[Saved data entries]
----------

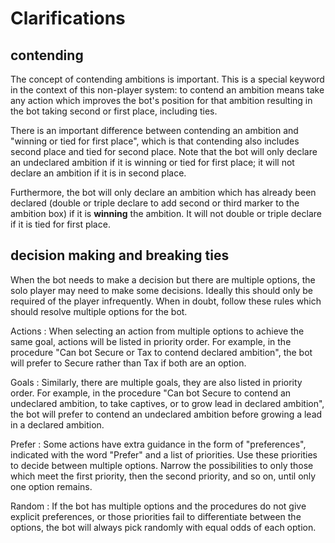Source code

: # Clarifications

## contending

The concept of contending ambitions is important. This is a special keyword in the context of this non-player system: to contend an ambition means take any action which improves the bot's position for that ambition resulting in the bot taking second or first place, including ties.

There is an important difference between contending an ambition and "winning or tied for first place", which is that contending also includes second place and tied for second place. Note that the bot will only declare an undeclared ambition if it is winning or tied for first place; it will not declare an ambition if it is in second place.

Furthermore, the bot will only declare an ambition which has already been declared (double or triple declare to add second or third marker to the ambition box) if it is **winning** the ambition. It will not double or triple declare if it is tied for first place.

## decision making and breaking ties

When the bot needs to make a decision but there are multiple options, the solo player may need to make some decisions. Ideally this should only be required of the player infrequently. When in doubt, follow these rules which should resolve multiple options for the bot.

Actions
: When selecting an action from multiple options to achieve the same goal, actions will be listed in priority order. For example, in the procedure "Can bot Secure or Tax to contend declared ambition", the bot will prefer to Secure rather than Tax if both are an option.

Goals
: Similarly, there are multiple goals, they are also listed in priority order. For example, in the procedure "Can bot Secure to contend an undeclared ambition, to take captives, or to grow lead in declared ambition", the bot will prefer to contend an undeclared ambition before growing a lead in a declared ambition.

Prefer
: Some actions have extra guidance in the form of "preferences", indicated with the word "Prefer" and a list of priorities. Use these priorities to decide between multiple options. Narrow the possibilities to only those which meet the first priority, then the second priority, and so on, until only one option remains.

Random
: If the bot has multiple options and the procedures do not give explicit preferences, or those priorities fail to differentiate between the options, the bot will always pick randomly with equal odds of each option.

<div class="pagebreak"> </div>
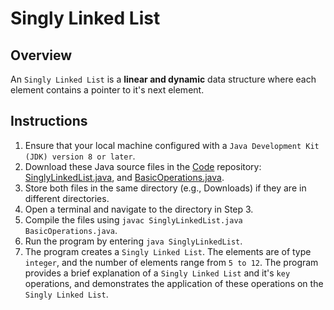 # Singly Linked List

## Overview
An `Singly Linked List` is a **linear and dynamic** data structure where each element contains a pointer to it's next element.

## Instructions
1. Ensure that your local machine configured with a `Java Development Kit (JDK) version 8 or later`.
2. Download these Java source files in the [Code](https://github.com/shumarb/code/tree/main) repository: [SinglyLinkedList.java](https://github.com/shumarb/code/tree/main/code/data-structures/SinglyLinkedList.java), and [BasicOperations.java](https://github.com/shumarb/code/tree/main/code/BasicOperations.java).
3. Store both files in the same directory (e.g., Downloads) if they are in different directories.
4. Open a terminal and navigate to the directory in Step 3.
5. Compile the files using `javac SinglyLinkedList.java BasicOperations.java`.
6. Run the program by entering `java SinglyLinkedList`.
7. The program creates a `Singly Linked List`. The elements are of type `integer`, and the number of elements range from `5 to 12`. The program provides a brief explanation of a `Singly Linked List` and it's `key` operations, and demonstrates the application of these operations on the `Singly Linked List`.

----------

**Instruction**. The answer must consist of each line from the data that includes the string "directory".

**Solution**.
3. Store both files in the same directory (e.g., Downloads) if they are in different directories.
4. Open a terminal and navigate to the directory in Step 3.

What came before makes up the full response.